Thomas Schaaf

Pokalheld wider Willen

von Katrin Freiburghaus

München – Als die Spieler des SV Werder Bremen am 12. Juni 1999 im Elfmeterschießen den haushohen Favoriten Bayern München bezwangen, wurde ihr Trainer der erste Fußballer, der den DFB-Pokal sowohl als Spieler als auch als Trainer gewonnen hatte.

Mit Thomas Schaaf verschaffte sich damit ein Mann Zugang zum Kreis der Pokalhelden, der dort kaum schlechter aufgehoben sein könnte. Denn der 52-Jährige kann mit individuellen Ehren wenig anfangen.

Schaaf war 1999 gerade einmal fünf Wochen im Amt und sagt über den Moment, in dem er in die Fußball-Geschichte einging: „Für mich ist es wichtiger, was man mit der Mannschaft erlebt hat, als dass man sagen kann, dass man diesen Titel jetzt besonders oder für sich alleine hätte.“

Seit 41 Jahren Werder

Er hat nicht einmal selbst herausgefunden, welchen Rekord er noch bis zum 1. Juni dieses Jahres hält. Irgendwann habe ihn halt mal jemand darauf angesprochen, sagt Schaaf lapidar.

Man ist geneigt, ihm diesen Gleichmut abzukaufen, weil er seinen Verein in 14 Jahren als Cheftrainer nie zur Selbstdarstellung benutzte. Er spielte in Bremen, seit er elf Jahre alt war, und gewann als Werder-Profi zwei Meisterschaften, zweimal den DFB-Pokal und einmal den Pokal der Pokalsieger.

Als Trainer fügte er seiner Erfolgsgeschichte drei weitere Pokalsiege und eine Meisterschaft hinzu. Er gehört damit auch zu den Rekord-Trainern im DFB-Pokal, wird aber nicht müde zu betonen, dass es sich nicht um persönliche, sondern kollektive Titel handle.

Der Gefangene vom Spielfeldrand

Wenn er sich an jene Nacht von 1999 in Berlin erinnert, setzt er deshalb keine wichtige Miene auf, um geniale taktische Winkelzüge zu erläutern. „Meine Kollegen hatten das ja vorbereitet – und ich durfte es mit dem Finale zuende bringen“, sagt er stattdessen.

Dabei fiel ihm der letzte Schritt zum Titel damals alles andere als leicht. Schließlich hatte der ehemalige Verteidiger Pokal-Endspiele bis zu diesem Tag stets mit Stollen unter den Füßen und reichlich Gelegenheit zu körperlicher Betätigung erlebt. „Als Spieler kann man sich austoben“, bestätigt Schaaf.

Am Spielfeldrand war er dagegen zum Zuschauen verurteilt. „Da steht man draußen und darf das, was man als Spieler durfte, nicht mehr“, beschreibt er die damals neuen Gefühlswelten, „man kann es nicht mehr abarbeiten und ist quasi gefangen.“

Pokalsieger 2014?

Das Gefühl der Ohnmacht dürfte für Schaaf speziell in dieser Bundesliga-Saison allgegenwärtig gewesen sein.
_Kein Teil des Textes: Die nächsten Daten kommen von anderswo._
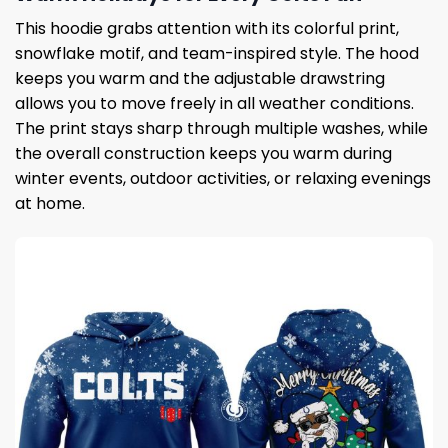
This hoodie grabs attention with its colorful print,
snowflake motif, and team-inspired style. The hood
keeps you warm and the adjustable drawstring
allows you to move freely in all weather conditions.
The print stays sharp through multiple washes, while
the overall construction keeps you warm during
winter events, outdoor activities, or relaxing evenings
at home.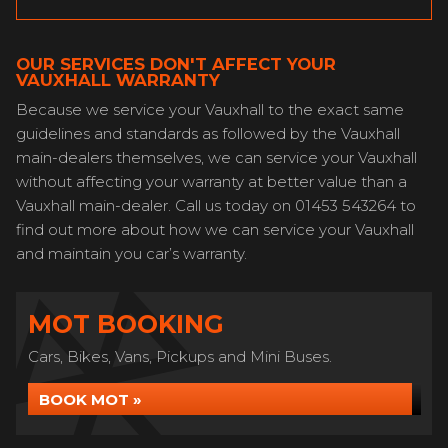
OUR SERVICES DON'T AFFECT YOUR
VAUXHALL WARRANTY
Because we service your Vauxhall to the exact same
guidelines and standards as followed by the Vauxhall
main-dealers themselves, we can service your Vauxhall
without affecting your warranty at better value than a
Vauxhall main-dealer. Call us today on 01453 543264 to
find out more about how we can service your Vauxhall
and maintain you car’s warranty.
MOT BOOKING
Cars, Bikes, Vans, Pickups and Mini Buses.
BOOK MOT »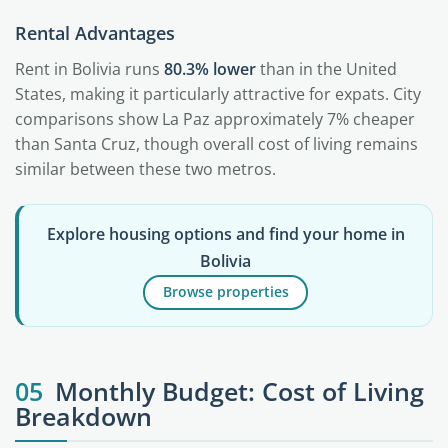
Rental Advantages
Rent in Bolivia runs
80.3% lower
than in the United
States, making it particularly attractive for expats. City
comparisons show La Paz approximately 7% cheaper
than Santa Cruz, though overall cost of living remains
similar between these two metros.
Explore housing options and find your home in
Bolivia
Browse properties
05
Monthly Budget: Cost of Living
Breakdown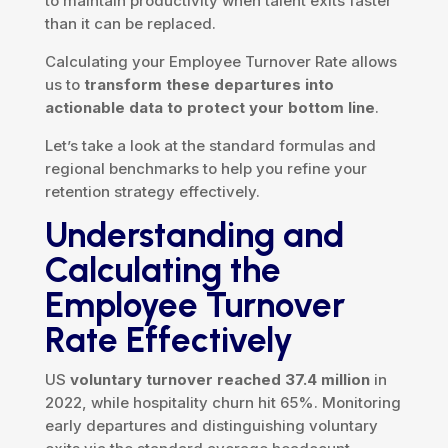
to maintain productivity when talent exits faster
than it can be replaced.
Calculating your Employee Turnover Rate allows
us to
transform these departures into
actionable data to protect your bottom line
.
Let’s take a look at the standard formulas and
regional benchmarks to help you refine your
retention strategy effectively.
Understanding and
Calculating the
Employee Turnover
Rate Effectively
US
voluntary turnover reached 37.4 million
in
2022, while hospitality churn hit 65%. Monitoring
early departures and distinguishing voluntary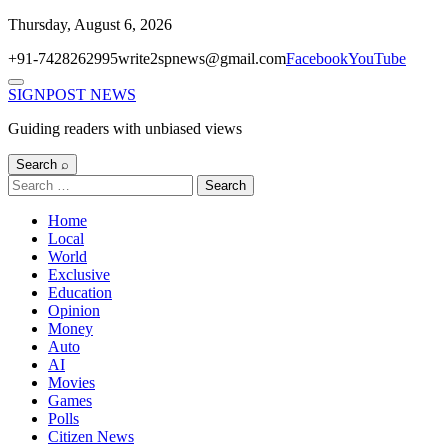
Skip
Thursday, August 6, 2026
to
+91-7428262995
write2spnews@gmail.com
Facebook
YouTube
content
Menu
SIGNPOST
NEWS
Guiding readers with unbiased views
Search ⌕
Search
for:
Home
Local
World
Exclusive
Education
Opinion
Money
Auto
AI
Movies
Games
Polls
Citizen News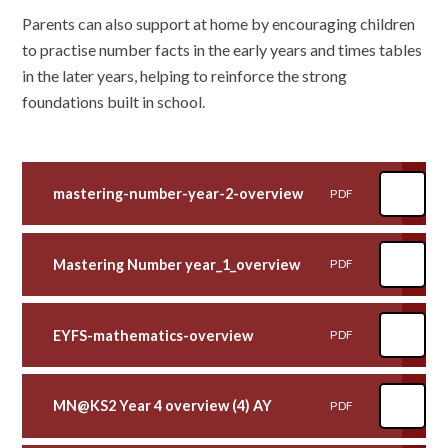
Parents can also support at home by encouraging children
to practise number facts in the early years and times tables
in the later years, helping to reinforce the strong
foundations built in school.
mastering-number-year-2-overview
PDF
Mastering Number year_1_overview
PDF
EYFS-mathematics-overview
PDF
MN@KS2 Year 4 overview (4) AY
PDF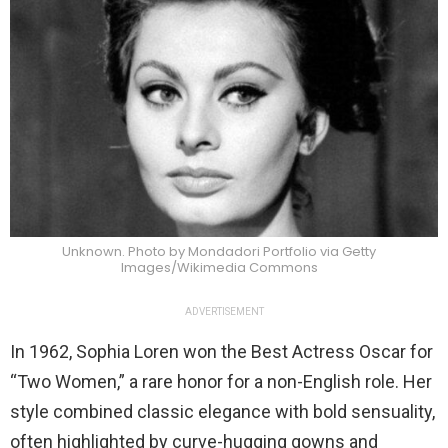
Unknown. Photo by Mondadori Portfolio via Getty
Images/Wikimedia Commons
ADVERTISEMENT
In 1962, Sophia Loren won the Best Actress Oscar for
“Two Women,” a rare honor for a non-English role. Her
style combined classic elegance with bold sensuality,
often highlighted by curve-hugging gowns and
Der Abstiegssumpf, aus dem er Werder in seiner Antrittssaison 1999 und nun am vorletzten Spieltag erneut rettete, hatte Diskussionen um seine Person befeuert, die in Bremen viele Jahre undenkbar gewesen waren.

Vor dem letzten Saisonspiel einigten sich Trainer und Verein schließlich auf eine einvernehmliche Trennung. Während Werders Pokal-Bilanz mit zwei Erstrunden-Pleiten in den vergangenen zwei Jahren zuletzt ernüchternd ausfiel, ist Schaaf für Vereine mit Titelambitionen in diesem Wettbewerb statistisch betrachtet hoch interessant.

Seinen letzten Pokalsieg als Spieler errang er 1994, es folgten die Triumphe auf der Bank 1999, 2004 und 2009. Nach dem Gesetz der Serie wäre Schaaf 2014 also wieder dran. „Ich hab nichts dagegen. Das waren wunderschöne Erlebnisse, die ich nicht missen möchte“, sagt er. Sollte die Rechnung aufgehen, würde Schaaf übrigens mal wieder Geschichte schreiben: Er wäre dann der einzige Trainer mit vier DFB-Pokal-Siegen.